In its entirety, »La ciudad de color / Vasarely Go Home« features documents in sober editions which recall historical or anthropological methods of inquiry, without the pretension of being didactic or moralistic. This apparently neutral, non–interpretative stance characterizes Fogarasi’s approach to recent history and cultural production. Yet, this tendency – which also refers to the aesthetics of conceptual and minimal art – becomes more sophisticated with the sculptural pieces displayed in the exhibition. They consist of diptychs, pairs of marble sheets standing vertically, a hybrid of sculptural and architectonic devices, polished on one side, raw on the other. In relation to the project »Vasarely Go Home«, the diptychs support reproductions of historical photographs that document the exhibition’s opening. These views of the audience absorbed in the contemplation of the art pieces reproduce the official side of the exhibition : a display of progressive art, freely enjoyed by a heterogeneous, wealthy crowd, at the opposite of the stereotypical vision of a Communist society. Associated with the recent interviews, these official photographs stress the ambiguity of the regime and the double game that aims at legitimizing its power.

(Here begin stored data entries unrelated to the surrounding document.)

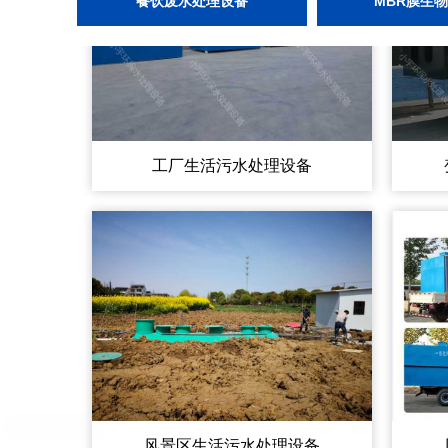
餐饮废水处理设备
MBR膜生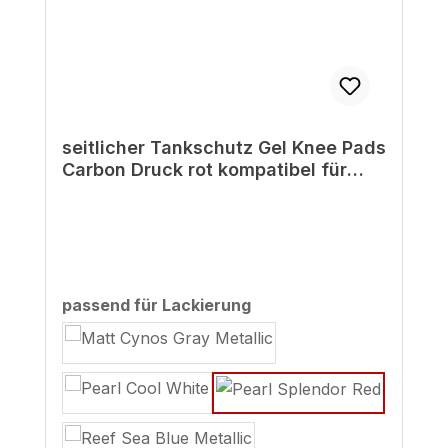
seitlicher Tankschutz Gel Knee Pads
Carbon Druck rot kompatibel für
Honda CB125R
auswählen
passend für Lackierung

To complement the historical inquiry formulated in »Vasarely go home«, the part titled »La ciudad de color« examines how abstract motives permeate our daily environment. In this section, the same marble diptychs disclose photographs of objects, urban furniture, contemporary architectures, some of them inspired or produced by Vasarely. Their formal properties confirm the persistence in public space of a visual and architectonic language inherited from modernism and abstraction. Another series of diptychs is perforated in shapes that reproduce the logos of different organisations or agencies in charge of the diffusion of national culture abroad. It seems that only a temporal gap separates the strategies of the department in charge of international cultural affairs in the Hungary of the sixties and today’s institutions in charge of the diffusion of culture from capitalist states: both defend their cultural model using art as the expression of a kind of »corporative« identity. What appears through this parallelism is the continuity in the use of abstract forms to export values and concepts associated with a national or ideological model.